This might be difficult to explain. But Im trying to write a redshift sql query where I have want the count of organizations that fall into different market buckets. There are 50 markets. For example company x can be only be found in 1 market and company y can be found in 3 markets. I want to preface that I have over 10,000 companies to fit into these buckets. So ideally it would be more like, hypothetically 500 companies are found in 3 markets or 7 companies are found in 50 markets.
The table would like
Market Bucket | Org Count |
---|---|
1 Markets | 3 |
2 Markets | 1 |
3 Markets | 0 |
select count(distinct case when enterprise_account = true and (market_name then organization_id end) as "1 Market" from organization_facts
I was trying to formulate the query from above but I got confused on how to effectively formulate the query
Organization Facts
Market Name | Org ID | Org Name |
---|---|---|
New York | 15683 | Company x |
Orlando | 38478 | Company y |
Twin Cities | 2738 | Company z |
Twin Cities | 15683 | Company x |
Detroit | 99 | Company xy |
CodePudding user response:
You would need a sub-query that retrieves the number of markets per company, and an outer query that summarises into a count of markets.
Something like:
with markets as (
select
org_name,
count(distinct market_name) as market_count
from organization_facts
)
select
market_count,
count(*) as org_count
from markets
group by market_count
order by market_count
CodePudding user response:
If I follow you correctly, you can do this with two levels of aggregation.
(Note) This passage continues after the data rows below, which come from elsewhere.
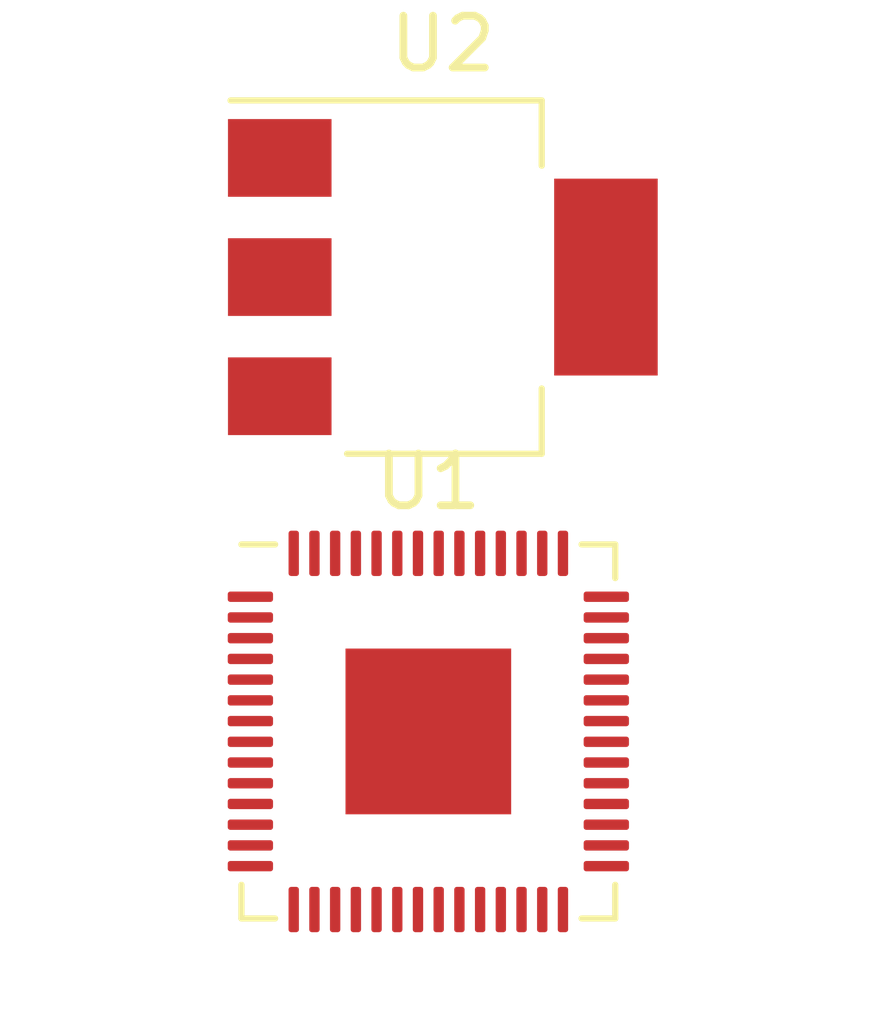
<source format=kicad_pcb>
(kicad_pcb (version 20221018) (generator pcbnew)

  (general
    (thickness 1.64)
  )

  (paper "A4")
  (layers
    (0 "F.Cu" signal)
    (31 "B.Cu" signal)
    (32 "B.Adhes" user "B.Adhesive")
    (33 "F.Adhes" user "F.Adhesive")
    (34 "B.Paste" user)
    (35 "F.Paste" user)
    (36 "B.SilkS" user "B.Silkscreen")
    (37 "F.SilkS" user "F.Silkscreen")
    (38 "B.Mask" user)
    (39 "F.Mask" user)
    (40 "Dwgs.User" user "User.Drawings")
    (41 "Cmts.User" user "User.Comments")
    (42 "Eco1.User" user "User.Eco1")
    (43 "Eco2.User" user "User.Eco2")
    (44 "Edge.Cuts" user)
    (45 "Margin" user)
    (46 "B.CrtYd" user "B.Courtyard")
    (47 "F.CrtYd" user "F.Courtyard")
    (48 "B.Fab" user)
    (49 "F.Fab" user)
    (50 "User.1" user)
    (51 "User.2" user)
    (52 "User.3" user)
    (53 "User.4" user)
    (54 "User.5" user)
    (55 "User.6" user)
    (56 "User.7" user)
    (57 "User.8" user)
    (58 "User.9" user)
  )

  (setup
    (stackup
      (layer "F.SilkS" (type "Top Silk Screen") (color "White"))
      (layer "F.Paste" (type "Top Solder Paste"))
      (layer "F.Mask" (type "Top Solder Mask") (color "Green") (thickness 0.01) (material "Liquid Ink") (epsilon_r 3.3) (loss_tangent 0))
      (layer "F.Cu" (type "copper") (thickness 0.035))
      (layer "dielectric 1" (type "core") (color "FR4 natural") (thickness 1.55) (material "FR4") (epsilon_r 4.5) (loss_tangent 0.02))
      (layer "B.Cu" (type "copper") (thickness 0.035))
      (layer "B.Mask" (type "Bottom Solder Mask") (color "Green") (thickness 0.01) (material "Liquid Ink") (epsilon_r 3.3) (loss_tangent 0))
      (layer "B.Paste" (type "Bottom Solder Paste"))
      (layer "B.SilkS" (type "Bottom Silk Screen") (color "White"))
      (copper_finish "ENIG")
      (dielectric_constraints no)
    )
    (pad_to_mask_clearance 0)
    (pcbplotparams
      (layerselection 0x00010fc_ffffffff)
      (plot_on_all_layers_selection 0x0000000_00000000)
      (disableapertmacros false)
      (usegerberextensions false)
      (usegerberattributes true)
      (usegerberadvancedattributes true)
      (creategerberjobfile true)
      (dashed_line_dash_ratio 12.000000)
      (dashed_line_gap_ratio 3.000000)
      (svgprecision 4)
      (plotframeref false)
      (viasonmask false)
      (mode 1)
      (useauxorigin false)
      (hpglpennumber 1)
      (hpglpenspeed 20)
      (hpglpendiameter 15.000000)
      (dxfpolygonmode true)
      (dxfimperialunits true)
      (dxfusepcbnewfont true)
      (psnegative false)
      (psa4output false)
      (plotreference true)
      (plotvalue true)
      (plotinvisibletext false)
      (sketchpadsonfab false)
      (subtractmaskfromsilk false)
      (outputformat 1)
      (mirror false)
      (drillshape 1)
      (scaleselection 1)
      (outputdirectory "")
    )
  )

  (net 0 "")
  (net 1 "Net-(U1-IOVDD-Pad1)")
  (net 2 "unconnected-(U1-GPIO0-Pad2)")
  (net 3 "unconnected-(U1-GPIO1-Pad3)")
  (net 4 "unconnected-(U1-GPIO2-Pad4)")
  (net 5 "unconnected-(U1-GPIO3-Pad5)")
  (net 6 "unconnected-(U1-GPIO4-Pad6)")
  (net 7 "unconnected-(U1-GPIO5-Pad7)")
  (net 8 "unconnected-(U1-GPIO6-Pad8)")
  (net 9 "unconnected-(U1-GPIO7-Pad9)")
  (net 10 "unconnected-(U1-GPIO8-Pad11)")
  (net 11 "unconnected-(U1-GPIO9-Pad12)")
  (net 12 "unconnected-(U1-GPIO10-Pad13)")
  (net 13 "unconnected-(U1-GPIO11-Pad14)")
  (net 14 "unconnected-(U1-GPIO12-Pad15)")
  (net 15 "unconnected-(U1-GPIO13-Pad16)")
  (net 16 "unconnected-(U1-GPIO14-Pad17)")
  (net 17 "unconnected-(U1-GPIO15-Pad18)")
  (net 18 "unconnected-(U1-TESTEN-Pad19)")
  (net 19 "unconnected-(U1-XIN-Pad20)")
  (net 20 "unconnected-(U1-XOUT-Pad21)")
  (net 21 "Net-(U1-DVDD-Pad23)")
  (net 22 "unconnected-(U1-SWCLK-Pad24)")
  (net 23 "unconnected-(U1-SWD-Pad25)")
  (net 24 "unconnected-(U1-RUN-Pad26)")
  (net 25 "unconnected-(U1-GPIO16-Pad27)")
  (net 26 "unconnected-(U1-GPIO17-Pad28)")
  (net 27 "unconnected-(U1-GPIO18-Pad29)")
  (net 28 "unconnected-(U1-GPIO19-Pad30)")
  (net 29 "unconnected-(U1-GPIO20-Pad31)")
  (net 30 "unconnected-(U1-GPIO21-Pad32)")
  (net 31 "unconnected-(U1-GPIO22-Pad34)")
  (net 32 "unconnected-(U1-GPIO23-Pad35)")
  (net 33 "unconnected-(U1-GPIO24-Pad36)")
  (net 34 "unconnected-(U1-GPIO25-Pad37)")
  (net 35 "unconnected-(U1-GPIO26_ADC0-Pad38)")
  (net 36 "unconnected-(U1-GPIO27_ADC1-Pad39)")
  (net 37 "unconnected-(U1-GPIO28_ADC2-Pad40)")
  (net 38 "unconnected-(U1-GPIO29_ADC3-Pad41)")
  (net 39 "unconnected-(U1-ADC_AVDD-Pad43)")
  (net 40 "unconnected-(U1-VREG_IN-Pad44)")
  (net 41 "unconnected-(U1-VREG_VOUT-Pad45)")
  (net 42 "unconnected-(U1-USB_DM-Pad46)")
  (net 43 "unconnected-(U1-USB_DP-Pad47)")
  (net 44 "unconnected-(U1-USB_VDD-Pad48)")
  (net 45 "unconnected-(U1-QSPI_SD3-Pad51)")
  (net 46 "unconnected-(U1-QSPI_SCLK-Pad52)")
  (net 47 "unconnected-(U1-QSPI_SD0-Pad53)")
  (net 48 "unconnected-(U1-QSPI_SD2-Pad54)")
  (net 49 "unconnected-(U1-QSPI_SD1-Pad55)")
  (net 50 "unconnected-(U1-QSPI_SS-Pad56)")
  (net 51 "unconnected-(U1-GND-Pad57)")
  (net 52 "unconnected-(U2-GND-Pad1)")
  (net 53 "unconnected-(U2-VO-Pad2)")
  (net 54 "unconnected-(U2-VI-Pad3)")

  (footprint "Package_TO_SOT_SMD:SOT-223-3_TabPin2" (layer "F.Cu") (at 60.3425 49.59))

  (footprint "Package_DFN_QFN:QFN-56-1EP_7x7mm_P0.4mm_EP3.2x3.2mm" (layer "F.Cu") (at 60.0625 58.36))

)

</source>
Assuming that org_id
represents a company in your dataset:
select cnt_markets, count(*) cnt_org_id
from (select count(*) cnt_markets from organization_facts group by org_id) t
group by cnt_markets
The subquery counts the number of markets per company. I assumed no duplicate (ord_id, market_name)
tuples in the table ; if that's not the case, then you need count(distinct market_name)
instead of count(*)
in that spot.
Then, the outer query just counts how many times each market count occurs in the subquery, which yields the result that you want.
Note that I left apart the enterprise_account
column ,that appears in your query but not in your data.